SHCIDS_CANONICALONLY is the moral equivalent in the shell namespace of the Unicode ordinal comparison

One of the flags you can pass to the IShellFolder::CompareIDs method is SHCIDS_CANONICALONLY. This flag means that the method should determine whether the two pointers refer to the same underlying object, and if they do not, then it should determine which one should come first by whatever mechanism it wants. It doesn't matter which one is declared as coming before the other one, as long as it is consistent.

I like to think of this as the moral equivalent of the Unicode ordinal comparison. In both cases, you use the comparison if you have two items that you wish to keep in sorted order, but you don't care what the ordering rules are, as long as they are consistent. In fact, all you care about is consistency, and you're perfectly happy to sacrifice readability for speed. The resulting sorted list won't be displayed to the user; all you're going to use it for is locating the item later.

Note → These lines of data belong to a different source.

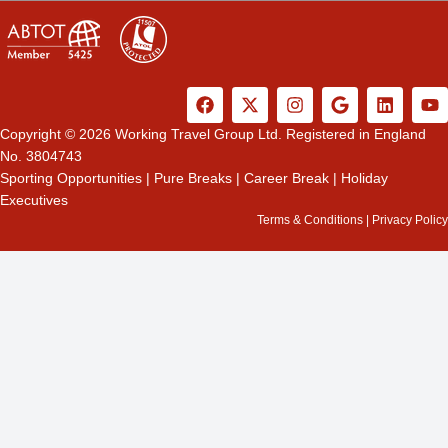
F
X
I
G
L
Y
a
-
n
o
i
o
c
t
s
o
n
u
Copyright © 2026 Working Travel Group Ltd. Registered in England
e
w
t
g
k
t
No. 3804743
b
i
a
l
e
u
Sporting Opportunities
|
Pure Breaks
|
Career Break
|
Holiday
o
t
g
e
d
b
Executives
o
t
r
i
e
k
e
a
n
Terms & Conditions
|
Privacy Policy
r
m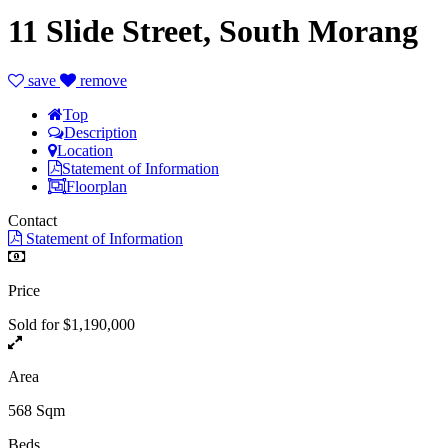
11 Slide Street, South Morang
save
remove
Top
Description
Location
Statement of Information
Floorplan
Contact
Statement of Information
Price
Sold for $1,190,000
Area
568 Sqm
Beds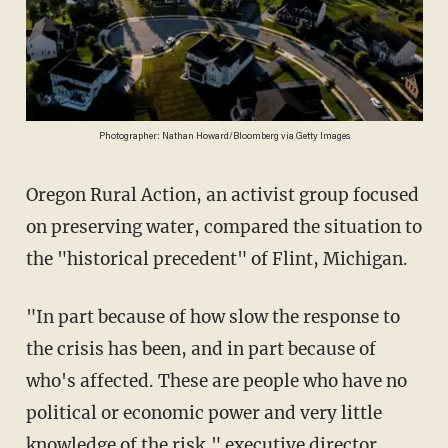
Photographer: Nathan Howard/Bloomberg via Getty Images
Oregon Rural Action, an activist group focused
on preserving water, compared the situation to
the "historical precedent" of Flint, Michigan.
"In part because of how slow the response to
the crisis has been, and in part because of
who's affected. These are people who have no
political or economic power and very little
knowledge of the risk," executive director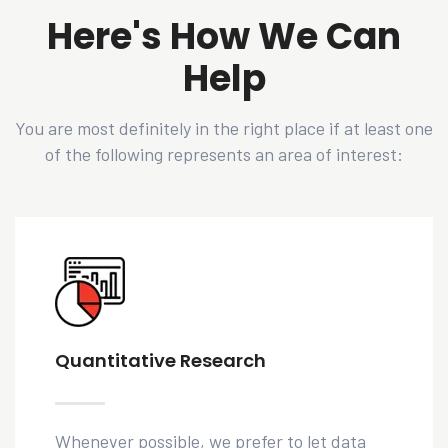
Here's How We Can
Help
You are most definitely in the right place if at least one
of the following represents an area of interest:
Quantitative Research
Whenever possible, we prefer to let data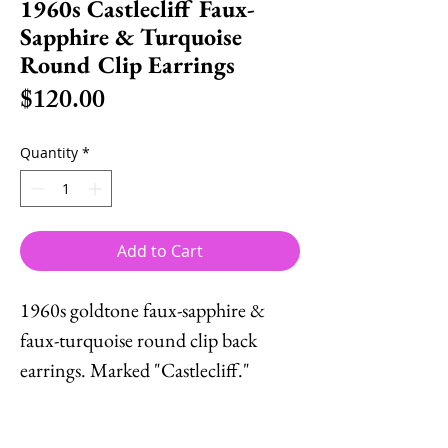
1960s Castlecliff Faux-
Sapphire & Turquoise
Round Clip Earrings
Price
$120.00
Quantity
*
Add to Cart
1960s goldtone faux-sapphire &
faux-turquoise round clip back
earrings. Marked "Castlecliff."
Measure: 1 1/4 inches across.
Condition: Some fading/wear to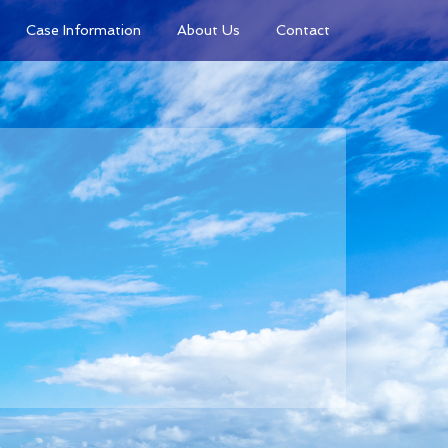
Case Information
About Us
Contact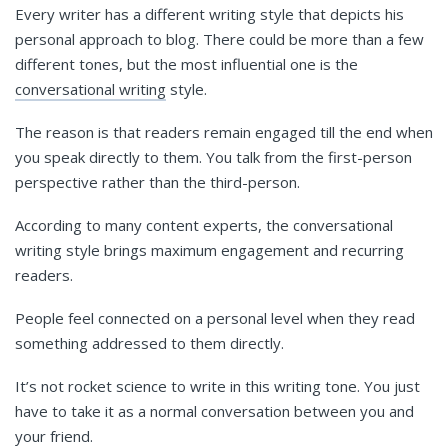
Every writer has a different writing style that depicts his
personal approach to blog. There could be more than a few
different tones, but the most influential one is the
conversational writing
style.
The reason is that readers remain engaged till the end when
you speak directly to them. You talk from the first-person
perspective rather than the third-person.
According to many content experts, the conversational
writing style brings maximum engagement and recurring
readers.
People feel connected on a personal level when they read
something addressed to them directly.
It’s not rocket science to write in this writing tone. You just
have to take it as a normal conversation between you and
your friend.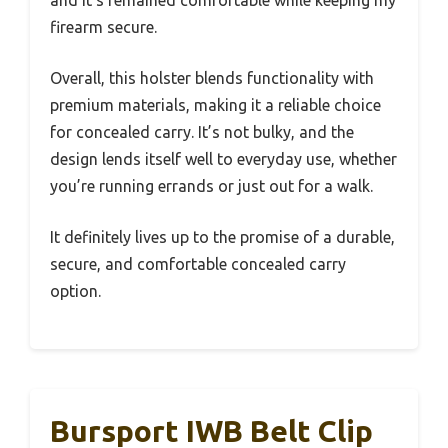
firearm secure.
Overall, this holster blends functionality with
premium materials, making it a reliable choice
for concealed carry. It’s not bulky, and the
design lends itself well to everyday use, whether
you’re running errands or just out for a walk.
It definitely lives up to the promise of a durable,
secure, and comfortable concealed carry
option.
Bursport IWB Belt Clip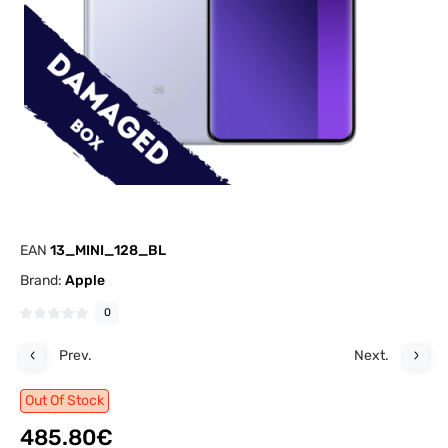
EAN
13_MINI_128_BL
Brand:
Apple
0
Prev.
Next.
Out Of Stock
485.80€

You can think of this as the moral equivalent of the NTFS file name sorting algorithm. In both cases, the items are sorted not so that the user can find them, but so that the program can find them.

Comments (3)
  1. Pierre B. says:

    This reminds me of a project I’ve worked on. They use names for classes, functions and variables that are technically and semantically correct but are undecipherable for mere mortals.

    I mean, SHCIDS_PRETTY_MUCH_LIKE_MEMCMP sunds clearer to me :). (YMMV, others may find even better, simpler names.)

  2. MadQ says:

    Wiser people than me might have more to say on the subject, but the behavior of SHCIDS_CANONICALONLY is absolutely correct for in-memory strings. However, you might run into trouble in sometimes, because some Unicode characters have multiple binary representations, so the strings should be normalized before they are compared ordinally. The .NET framework is really good at getting this right. Unfortunately, the .NET framework has so many different ways and options for string comparisons that a lot of source code I’ve seen gets it all wrong. The most common case being comparisons using the current thread’s cultural rules.

  3. Joshua Muskovitz says:

    But is the consistency consistent across multiple machines? Will the same list sort in the same order everywhere? Or is it local-system-only consistency?